Her parents exchanged plenty of worry and trepidation behind the scenes, taking turns keeping each other calm. But they never tried to persuade her to leave school. They admired her conviction and believed in her agency to make good choices. She remembers her mother caring for her in subtle ways during that era, allowing her to stay up late to read (a favorite pastime), or suggesting she take a day off now and then.

Finally, Brown-Trickey was expelled after another girl threw a purse filled with six combination padlocks at her head. The expulsion caused Brown-Trickey nearly forty years of inner turmoil and shame. Years later, the former vice principal told her the expulsion was a protective measure to save her life. As an adult, she also learned that the White girls who attacked her reported that their contempt came from seeing her walk through the hallways like she belonged there, with pride and dignity. Both of these revelations liberated her and relieved all guilt. “I realized none of it was about me,” she says. 

According to the expulsion notice, because Brown-Trickey verbally insulted the other student, she violated school administrators’ expectation that she not respond to verbal or physical harassment. The notice is now held at the Smithsonian Museum and has been featured in a past exhibit about the disproportionate severity of punishment for Black children in schools – an ongoing issue today.

Source: National Museum of American History

Another indicator to Brown-Trickey that the past is also the present: Brown-Trickey sees parallels in the past rhetoric around school desegregation and contemporary arguments about how history is taught in schools. “People suffer from what I call profound intentional ignorance. The book banning and all those things are sad. But I get letters from kids, emails from kids, and I talk to young people and they know a lot. You can’t ban the books because they’re going to get them. They have access to information that [adults] can’t even imagine.”

Healing through Activism

“My daughter often says to me that I’m not bitter about Little Rock,” says Brown-Trickey, “Well, I’m 80 years old, so I’ve had time to work through that.” 
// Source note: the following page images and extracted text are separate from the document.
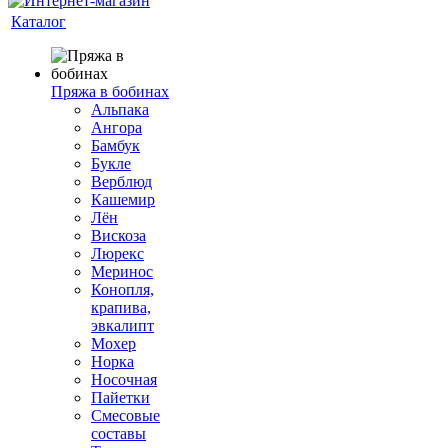
Каталог
Пряжа в бобинах
Альпака
Ангора
Бамбук
Букле
Верблюд
Кашемир
Лён
Вискоза
Люрекс
Меринос
Конопля,
крапива,
эвкалипт
Мохер
Норка
Носочная
Пайетки
Смесовые
составы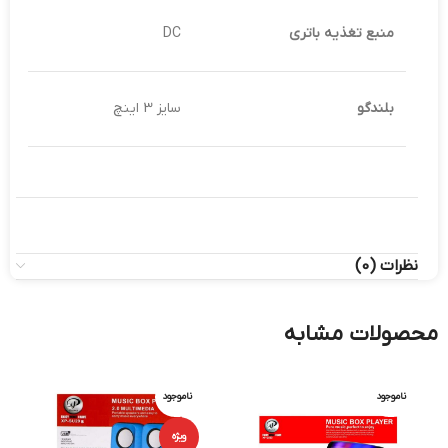
منبع تغذیه باتری
DC
بلندگو
سایز 3 اینچ
نظرات (0)
محصولات مشابه
ناموجود
ناموجود
ویژه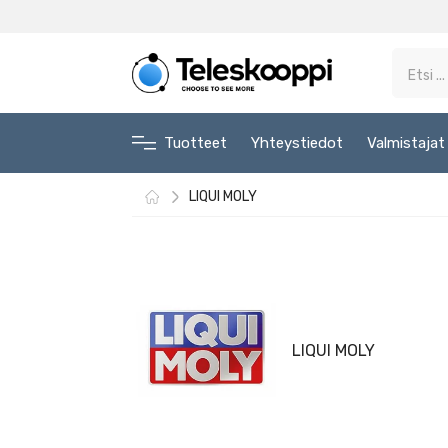
Tuotteet
Yhteystiedot
Valmistajat
LIQUI MOLY
LIQUI MOLY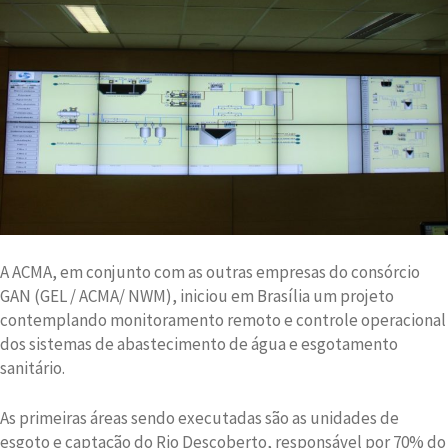
A ACMA, em conjunto com as outras empresas do consórcio
GAN (GEL / ACMA/ NWM), iniciou em Brasília um projeto
contemplando monitoramento remoto e controle operacional
dos sistemas de abastecimento de água e esgotamento
sanitário.
As primeiras áreas sendo executadas são as unidades de
esgoto e captação do Rio Descoberto, responsável por 70% do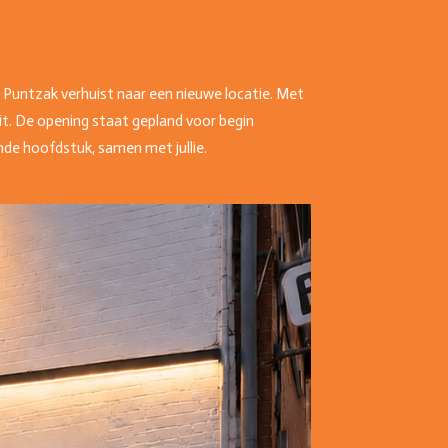
e Puntzak verhuist naar een nieuwe locatie. Met
t. De opening staat gepland voor begin
nde hoofdstuk, samen met jullie.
Brown-Trickey explains that she never chose to be an activist; she simply chose to go to her neighborhood school, and the experience made her an activist. “My investment in activism is a healing process,” she says. “It’s healing me and it’s about healing the world.”

As time wore on, the disappointment she felt on the first day of school turned to deep sorrow. She felt most sorrowful for her White peers, who were trained to hate and didn’t have the freedom to rethink the premise of white supremacy. The secret to processing feelings like sorrow and anger, in her experience, is to turn them into energy for social change. 

In that spirit, Brown-Trickey spends a lot of time in conversation and correspondence with young people. She shares her full story generously with one primary aim:

“I want kids to know that you get to choose. My whole life story is: you can choose to be in the mob, you can choose to be the mean kids. You have all these choices and that expands the story.”

She also trains young people in Dr. Martin Luther King, Jr.’s philosophy and practice of nonviolence as an antidote to the training in violence she sees pervading society up to the present day.

“How much energy it takes to maintain all of this!” she says, referring to white supremacy and violence. “If we could let go of that energy, what kind of society could we become? If we turn that energy into the Beloved Community, it’s just as easy to do that, in my opinion, as it is to do the other thing.”

According to Brown-Trickey, we have everything we need to activate Dr. King’s vision of the Beloved Community, where people of all backgrounds create a new social reality together. 

“Some Indigenous groups have a thought process,” Brown-Trickey says, “where if you have the four colors [red, black, yellow and white], if you have all four people in the room, there’s something significant that happens. We should be pulling from everyone and putting it together. There’s enough knowledge for us to be amazing.”